== ABOUT THIS EXERCISE ==
Set down every line from the one with "- Select and" to the end of the entries, both ends included, exactly as it reads and without pictures.

== DATASET ==

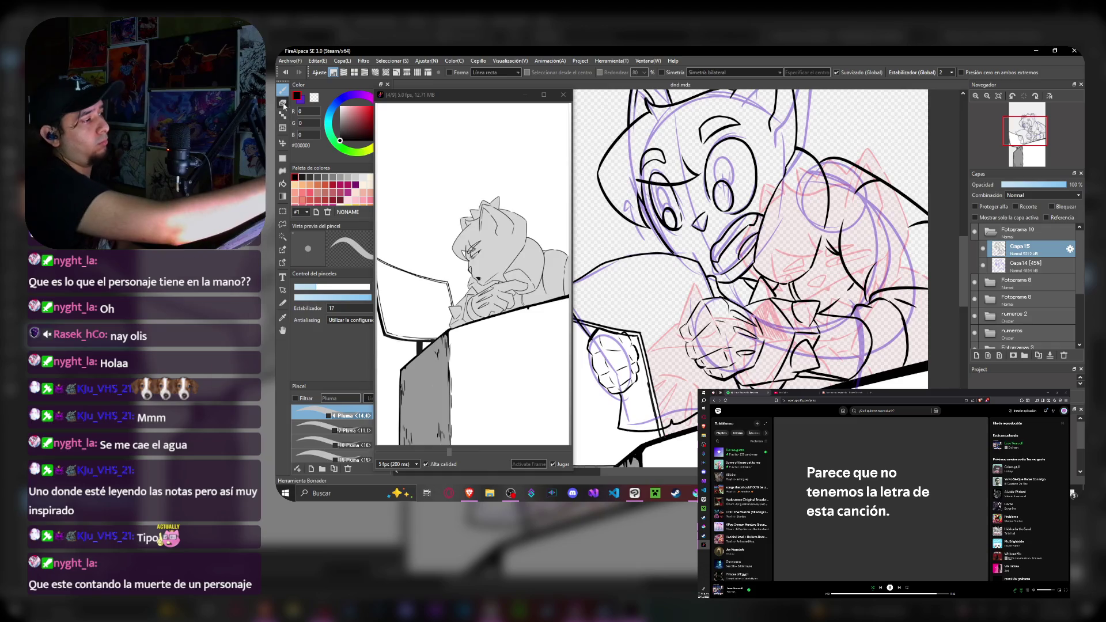
{"action": "key", "text": "e"}
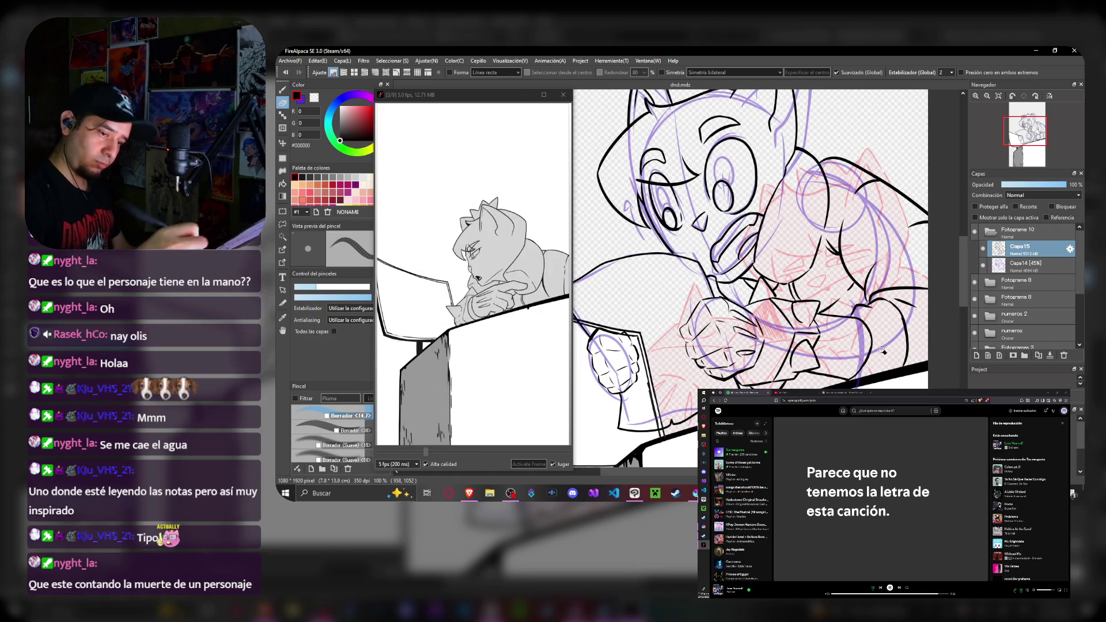
{"action": "key", "text": "b"}
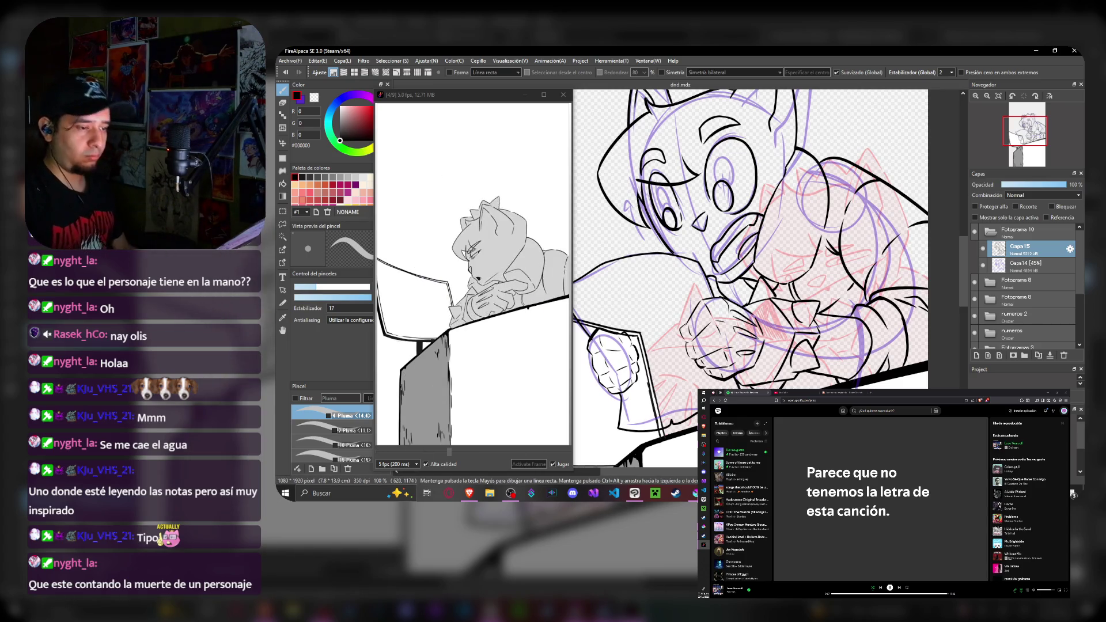
{"action": "scroll", "coordinate": [752, 260], "scroll_direction": "down", "scroll_amount": 3}
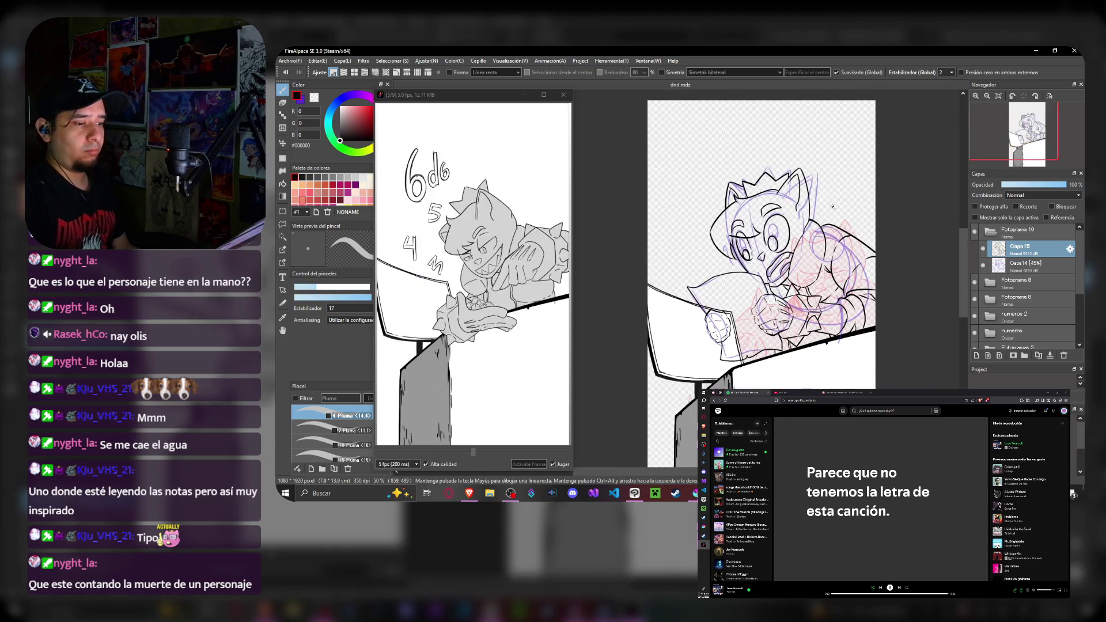
{"action": "scroll", "coordinate": [831, 204], "scroll_direction": "up", "scroll_amount": 2}
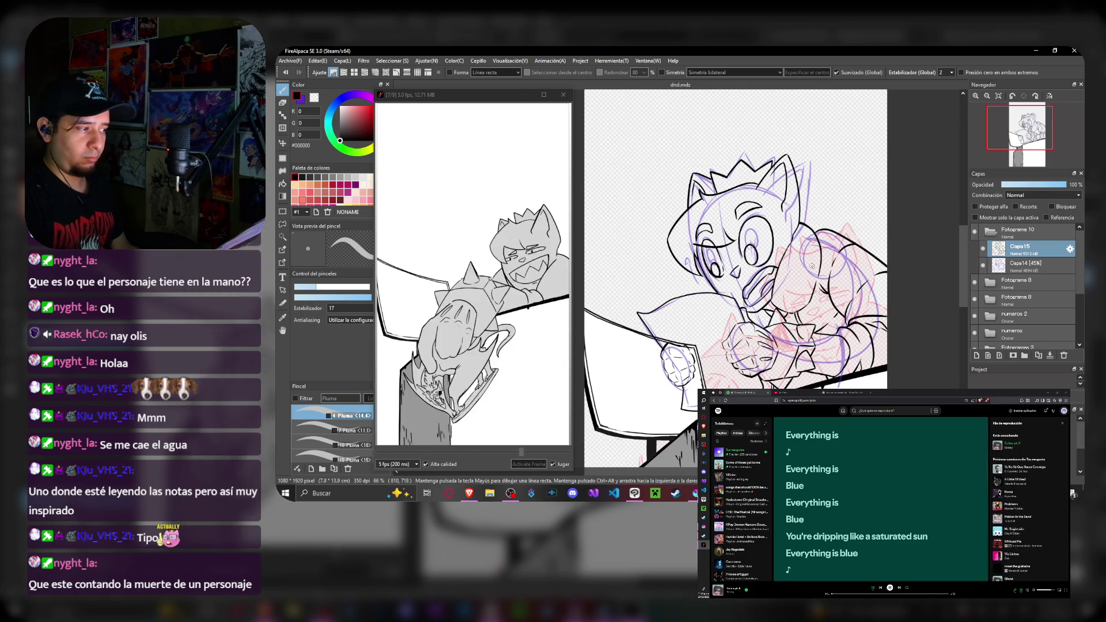
- Hide the purple rough sketch layer and adjust the canvas view
{"action": "left_click", "coordinate": [983, 268]}
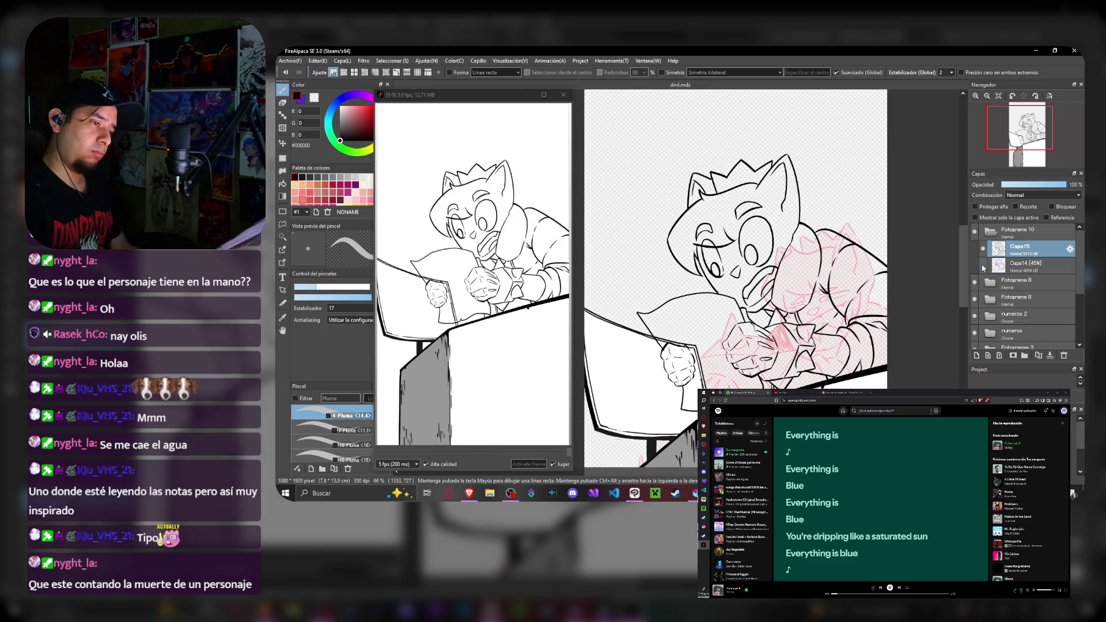
{"action": "key", "text": "ctrl+z"}
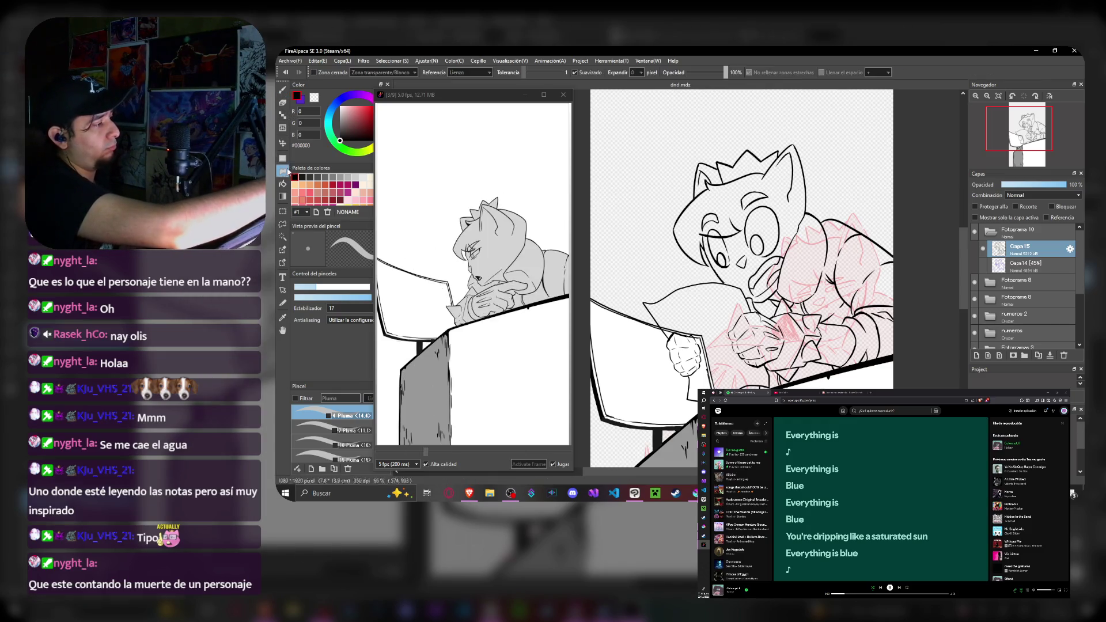
- Select and transform the hand drawing, shifting it slightly left
{"action": "left_click", "coordinate": [282, 224]}
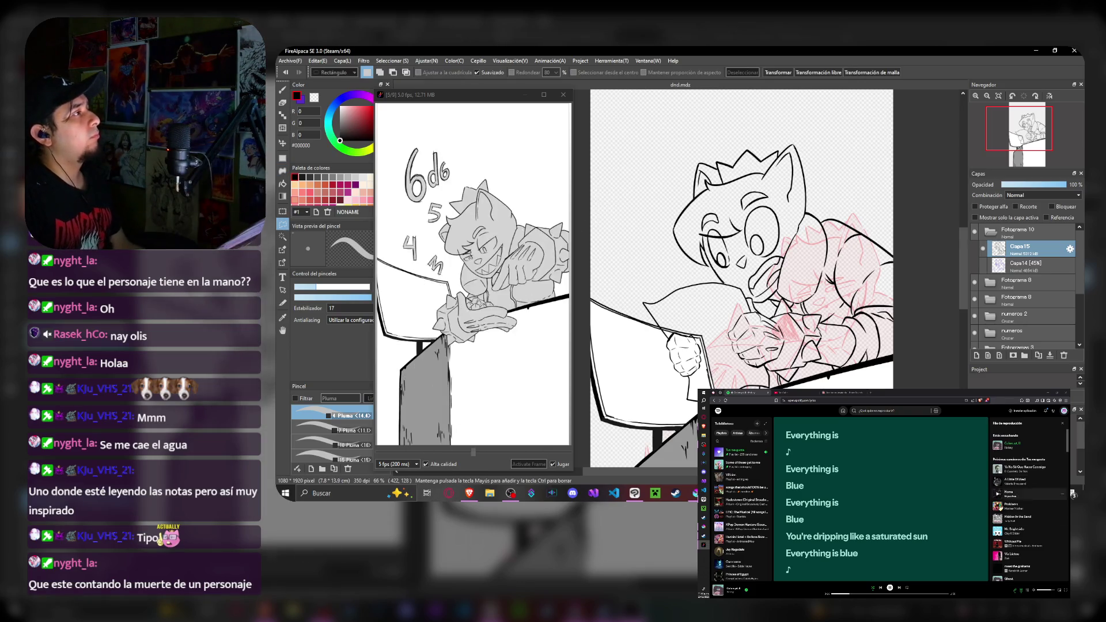
{"action": "left_click", "coordinate": [1073, 493]}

== OUTPUT OF THE TASK ==
- Select and transform the hand drawing, shifting it slightly left
{"action": "left_click", "coordinate": [282, 224]}
{"action": "left_click", "coordinate": [1073, 493]}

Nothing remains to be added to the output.